[Saved data entries]
'''
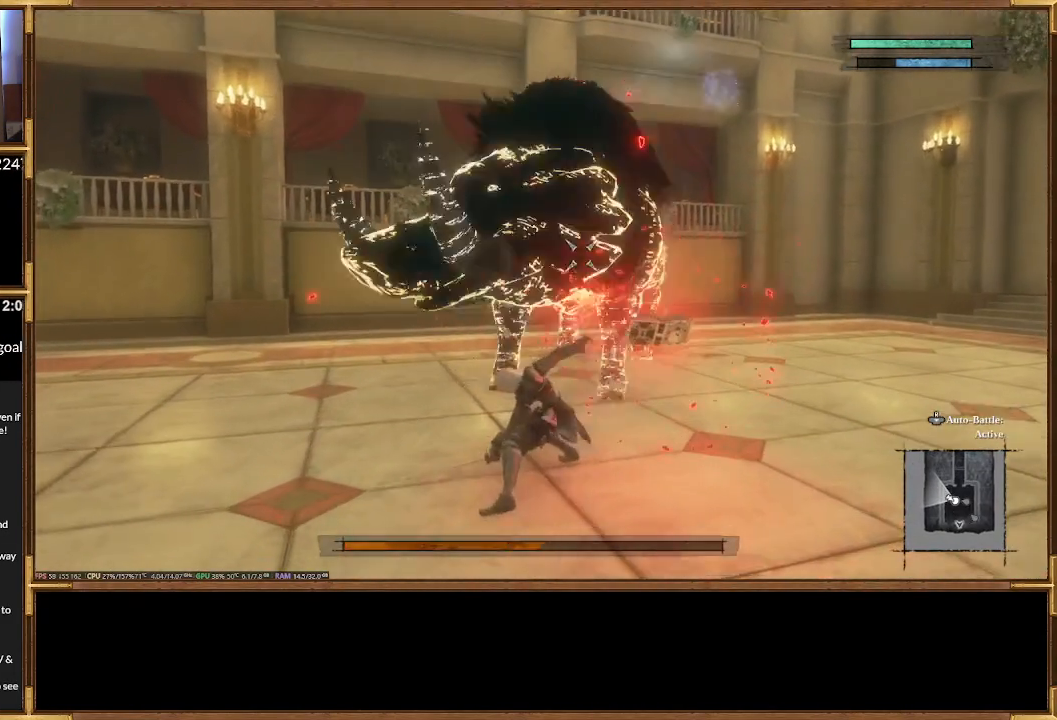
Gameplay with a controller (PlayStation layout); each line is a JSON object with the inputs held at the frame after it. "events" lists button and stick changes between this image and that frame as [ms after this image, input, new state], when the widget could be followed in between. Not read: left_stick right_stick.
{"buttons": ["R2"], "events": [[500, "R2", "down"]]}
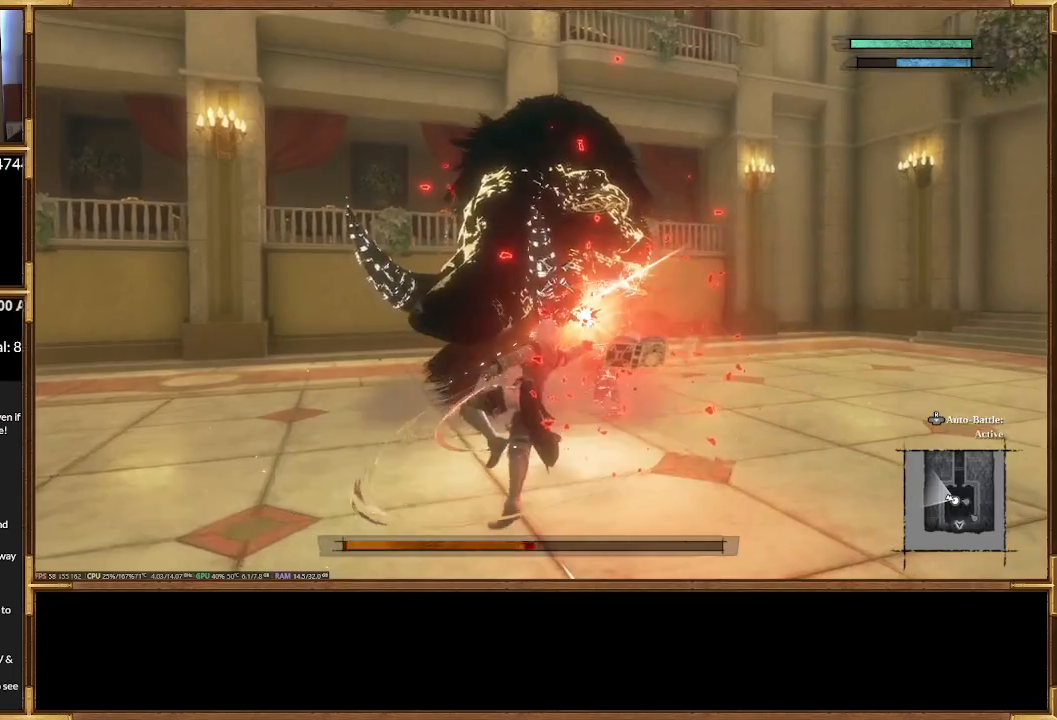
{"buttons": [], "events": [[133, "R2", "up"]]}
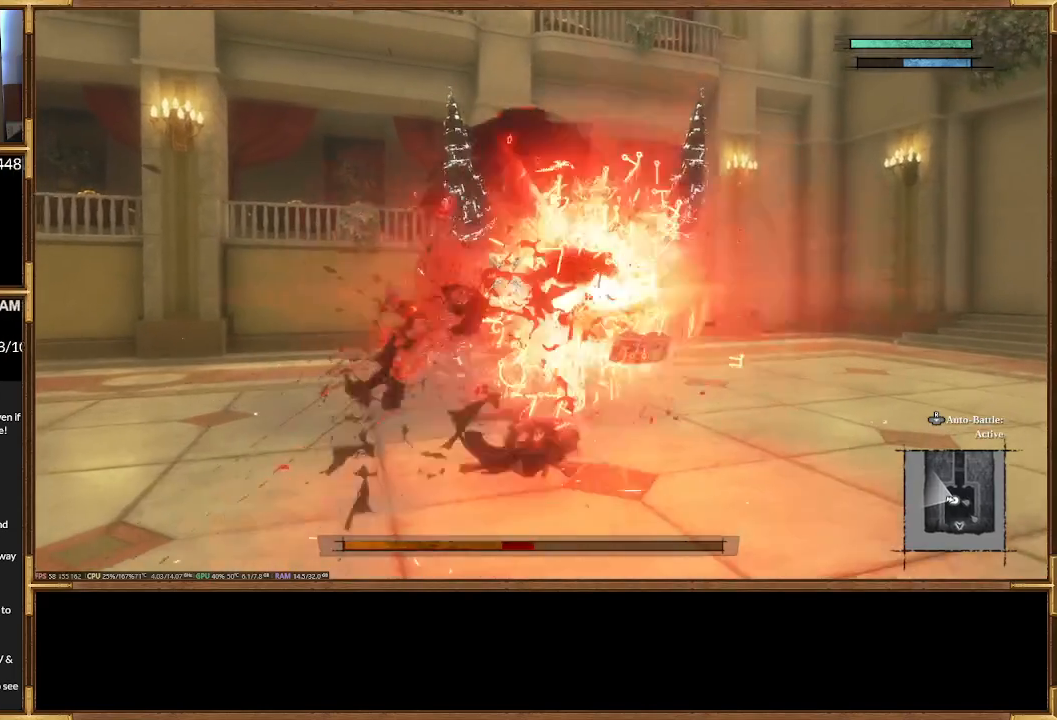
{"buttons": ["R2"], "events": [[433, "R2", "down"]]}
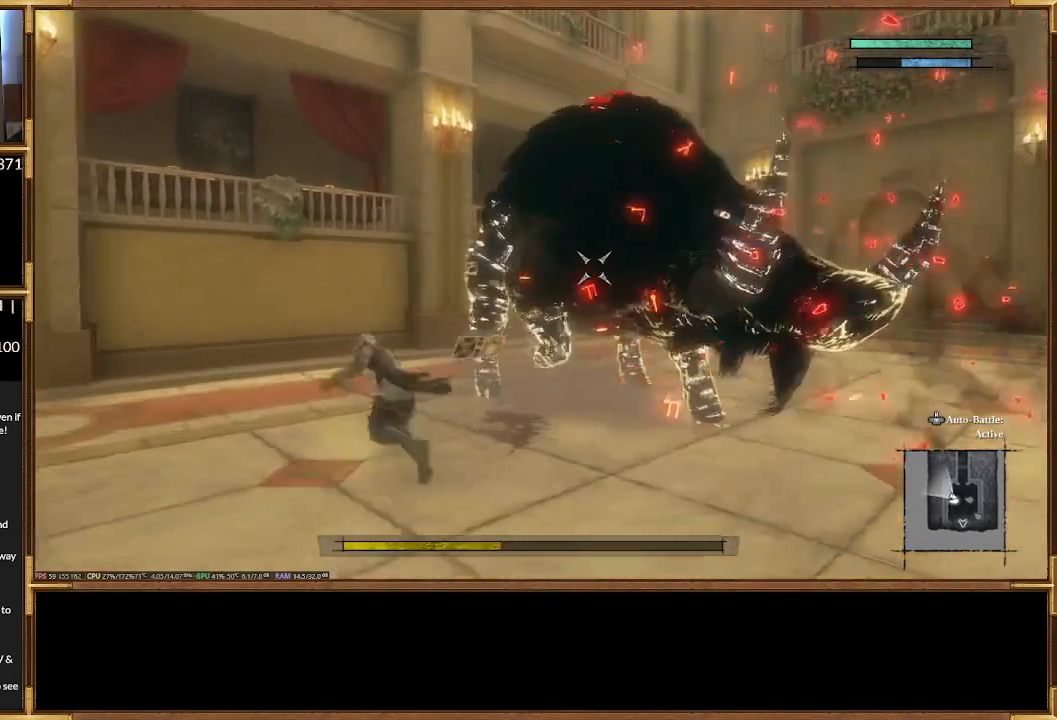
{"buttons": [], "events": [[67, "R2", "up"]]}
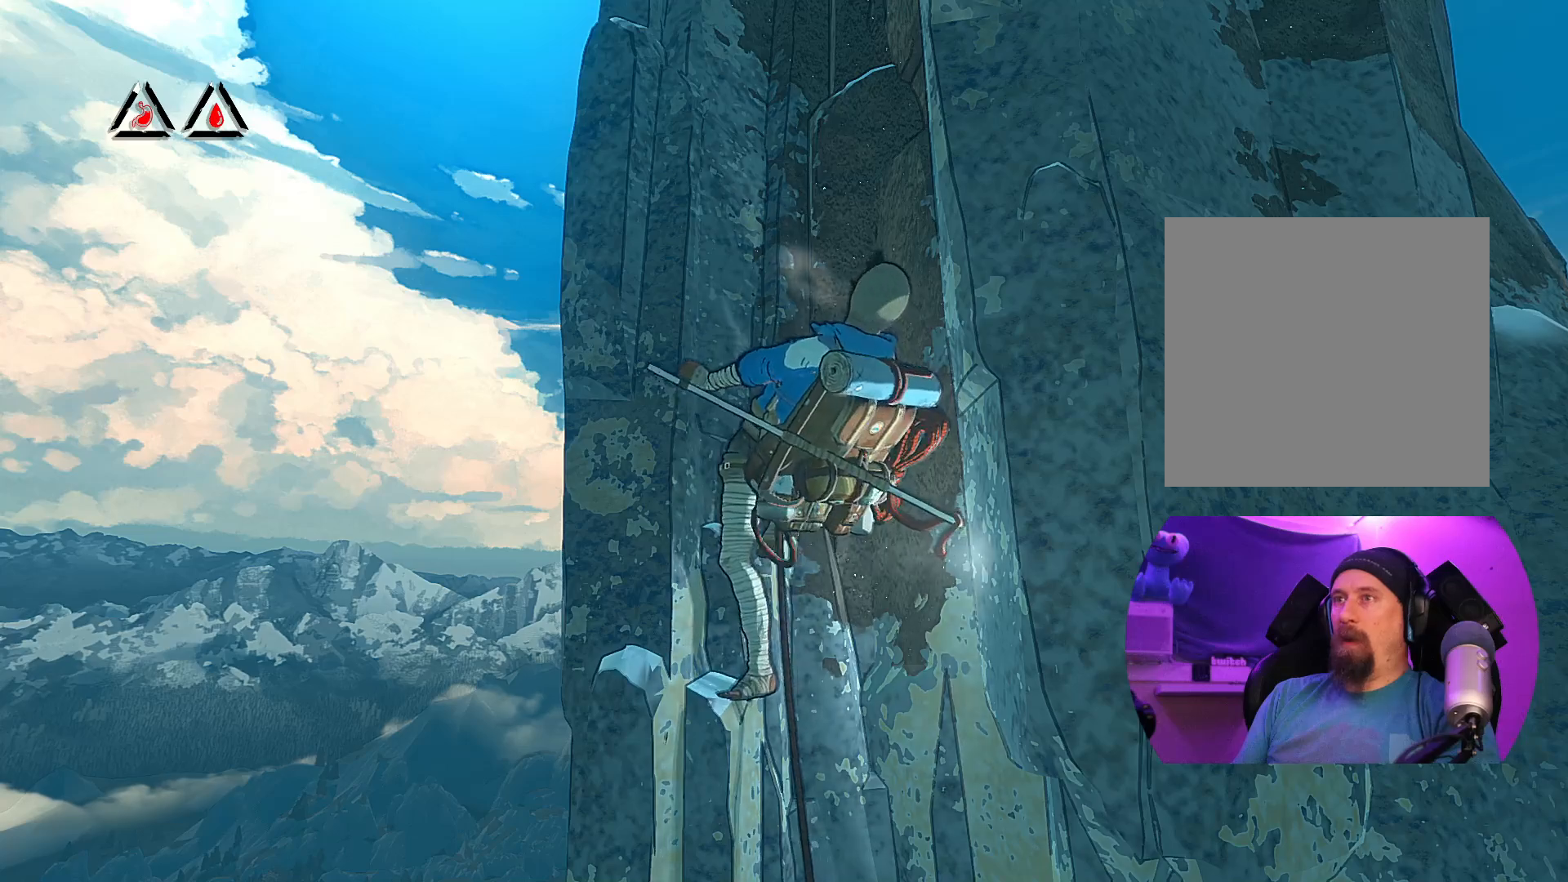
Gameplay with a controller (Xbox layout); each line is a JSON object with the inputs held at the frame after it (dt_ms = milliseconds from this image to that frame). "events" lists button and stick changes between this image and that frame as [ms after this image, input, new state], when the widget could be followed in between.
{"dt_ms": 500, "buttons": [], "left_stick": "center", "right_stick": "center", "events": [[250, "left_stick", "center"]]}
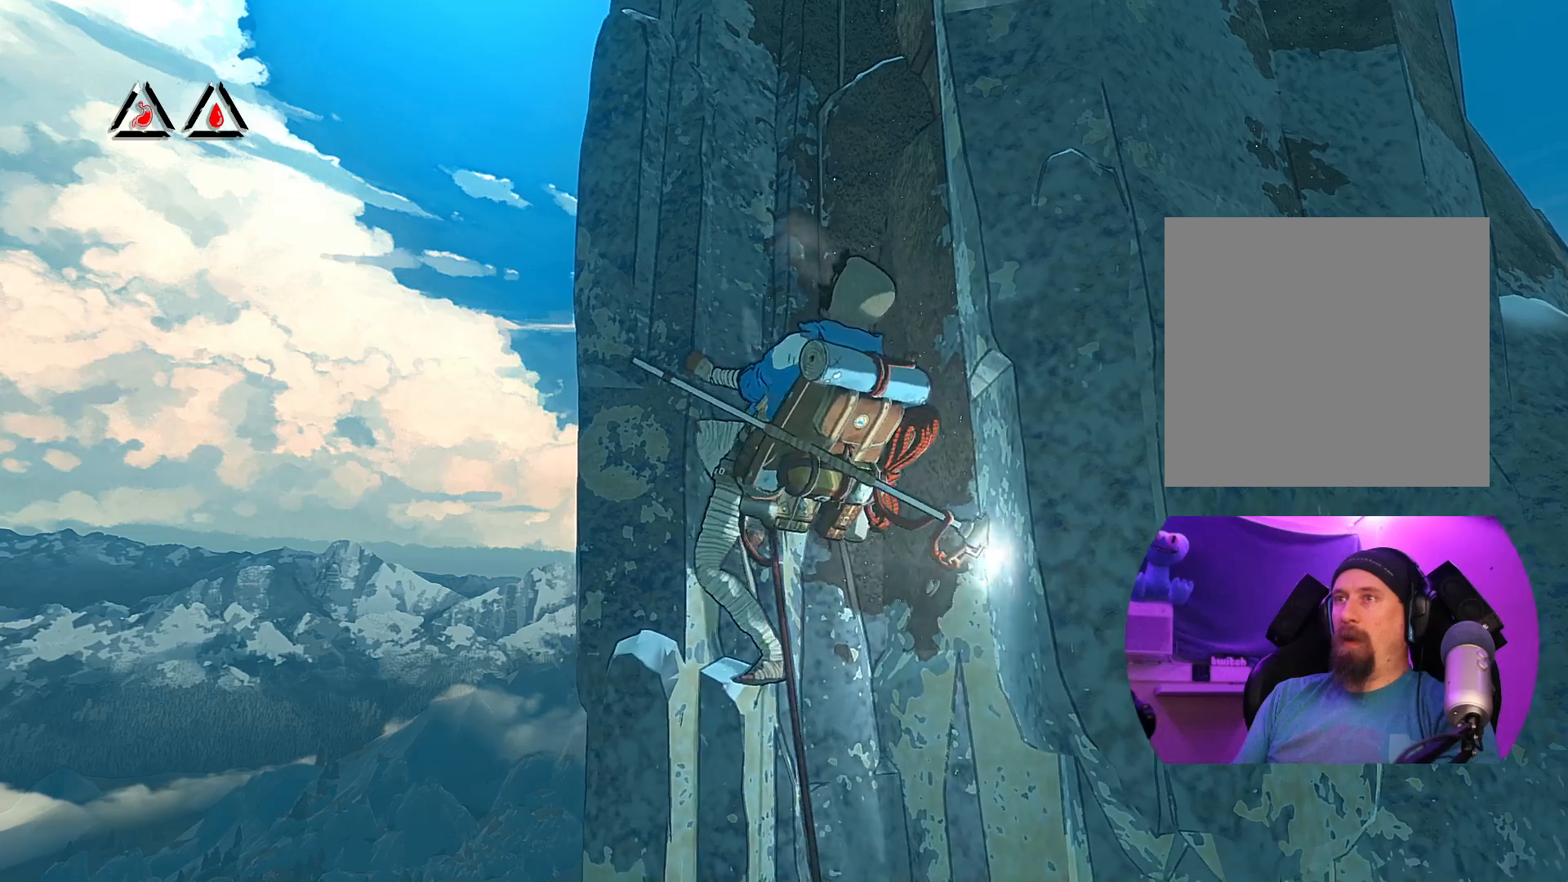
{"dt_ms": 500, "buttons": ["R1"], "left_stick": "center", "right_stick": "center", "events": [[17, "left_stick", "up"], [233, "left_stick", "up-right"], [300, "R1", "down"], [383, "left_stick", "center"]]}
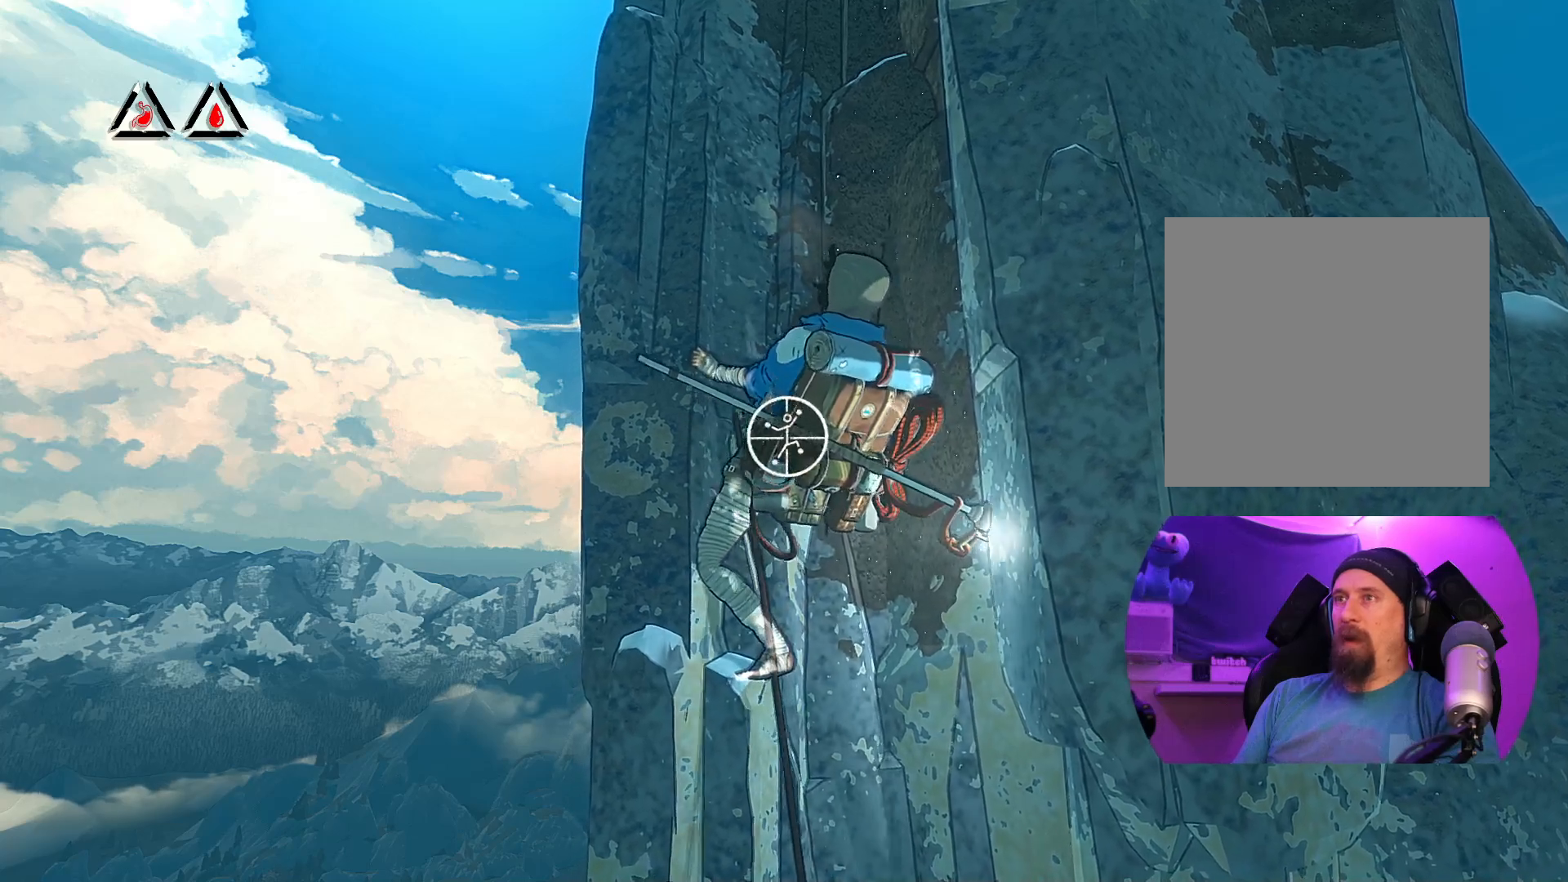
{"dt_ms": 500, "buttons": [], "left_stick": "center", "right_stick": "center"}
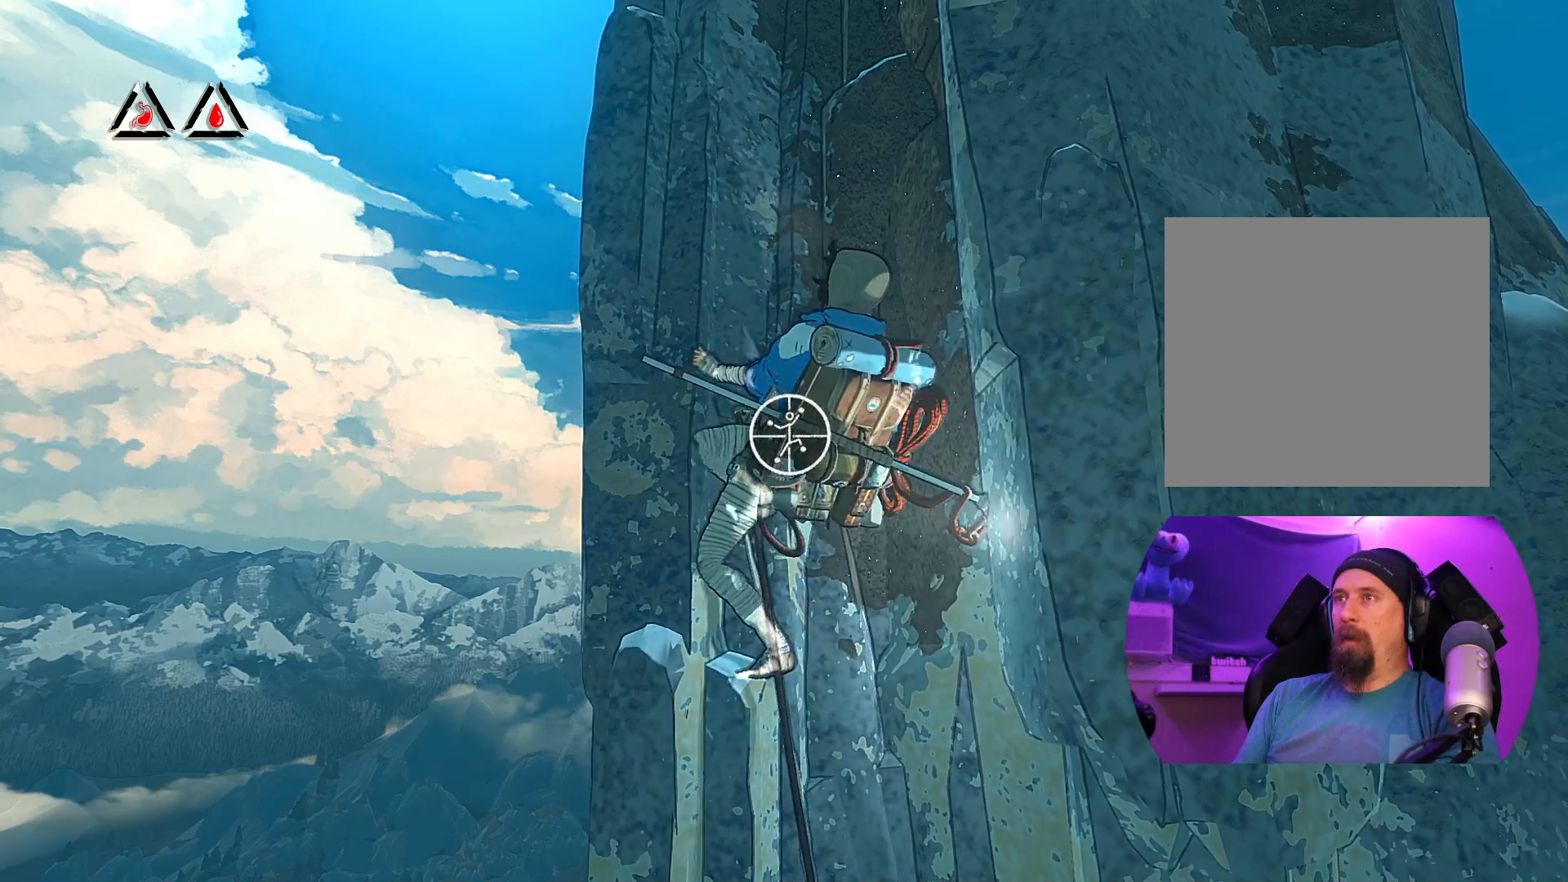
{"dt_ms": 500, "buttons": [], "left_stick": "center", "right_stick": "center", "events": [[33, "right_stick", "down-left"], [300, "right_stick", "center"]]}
'''
What you need to do
What lines above hold the word "input"? Pull each one out.

Reply
Gameplay with a controller (PlayStation layout); each line is a JSON object with the inputs held at the frame after it. "events" lists button and stick changes between this image and that frame as [ms after this image, input, new state], when the widget could be followed in between. Not read: left_stick right_stick.
Gameplay with a controller (Xbox layout); each line is a JSON object with the inputs held at the frame after it (dt_ms = milliseconds from this image to that frame). "events" lists button and stick changes between this image and that frame as [ms after this image, input, new state], when the widget could be followed in between.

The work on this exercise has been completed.